Dataset items
-----

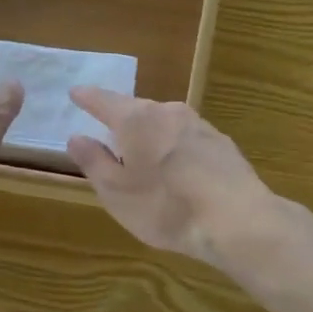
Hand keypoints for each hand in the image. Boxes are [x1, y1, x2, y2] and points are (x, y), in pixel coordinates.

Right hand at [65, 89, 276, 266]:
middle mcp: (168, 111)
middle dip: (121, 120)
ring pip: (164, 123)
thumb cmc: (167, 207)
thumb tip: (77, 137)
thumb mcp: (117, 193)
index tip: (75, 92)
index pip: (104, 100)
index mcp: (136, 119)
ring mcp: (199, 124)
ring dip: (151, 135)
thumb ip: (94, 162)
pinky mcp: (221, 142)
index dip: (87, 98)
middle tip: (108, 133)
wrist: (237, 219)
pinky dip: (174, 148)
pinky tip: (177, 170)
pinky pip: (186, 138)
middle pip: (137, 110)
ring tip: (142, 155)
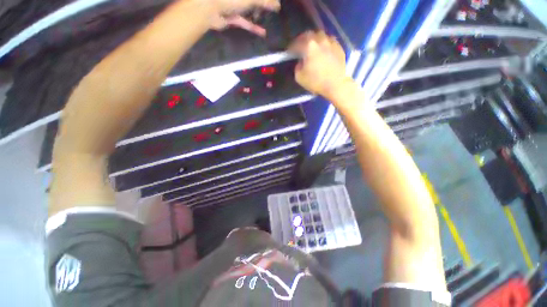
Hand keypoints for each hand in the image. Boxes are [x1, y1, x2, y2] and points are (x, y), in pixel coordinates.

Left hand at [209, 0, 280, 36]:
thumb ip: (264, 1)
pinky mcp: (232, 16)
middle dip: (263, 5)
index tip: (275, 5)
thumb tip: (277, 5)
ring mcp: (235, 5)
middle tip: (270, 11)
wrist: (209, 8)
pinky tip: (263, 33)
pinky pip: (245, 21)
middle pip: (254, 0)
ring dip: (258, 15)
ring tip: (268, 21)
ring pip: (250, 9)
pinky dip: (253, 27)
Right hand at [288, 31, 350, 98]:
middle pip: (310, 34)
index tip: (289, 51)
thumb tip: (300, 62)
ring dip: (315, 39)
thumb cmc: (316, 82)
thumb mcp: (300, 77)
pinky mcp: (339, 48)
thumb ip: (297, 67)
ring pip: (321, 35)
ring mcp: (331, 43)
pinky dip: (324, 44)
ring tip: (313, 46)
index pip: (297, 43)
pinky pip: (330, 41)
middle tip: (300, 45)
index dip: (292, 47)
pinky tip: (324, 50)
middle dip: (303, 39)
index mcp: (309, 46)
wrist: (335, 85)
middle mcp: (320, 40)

-----

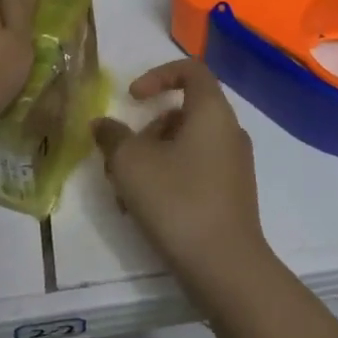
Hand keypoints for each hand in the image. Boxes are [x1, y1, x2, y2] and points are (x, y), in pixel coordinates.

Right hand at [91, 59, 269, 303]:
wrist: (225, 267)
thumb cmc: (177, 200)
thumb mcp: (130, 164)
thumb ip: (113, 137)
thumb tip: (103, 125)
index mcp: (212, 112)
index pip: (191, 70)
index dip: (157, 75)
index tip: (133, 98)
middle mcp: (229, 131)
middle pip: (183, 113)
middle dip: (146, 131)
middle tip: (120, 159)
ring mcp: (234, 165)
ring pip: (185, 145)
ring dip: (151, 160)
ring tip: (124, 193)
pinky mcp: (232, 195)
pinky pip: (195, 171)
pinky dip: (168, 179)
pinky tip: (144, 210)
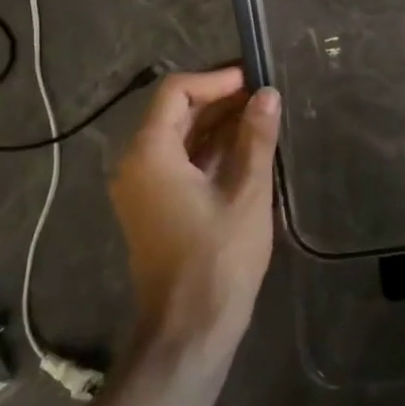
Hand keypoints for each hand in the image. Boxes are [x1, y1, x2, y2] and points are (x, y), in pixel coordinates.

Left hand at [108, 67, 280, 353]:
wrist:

-----

*Work instructions:*
Reproduce only the lines above spanning from the line containing "middle dip: (121, 120)" through the line containing "pinky mcp: (221, 142)", word for word.

*Answer:*
middle dip: (121, 120)
ring pip: (164, 123)
thumb cmc: (167, 207)
thumb tip: (77, 137)
thumb mcp: (117, 193)
index tip: (75, 92)
index pip: (104, 100)
index mcp: (136, 119)
ring mcp: (199, 124)
ring dip: (151, 135)
thumb ip: (94, 162)
pinky mcp: (221, 142)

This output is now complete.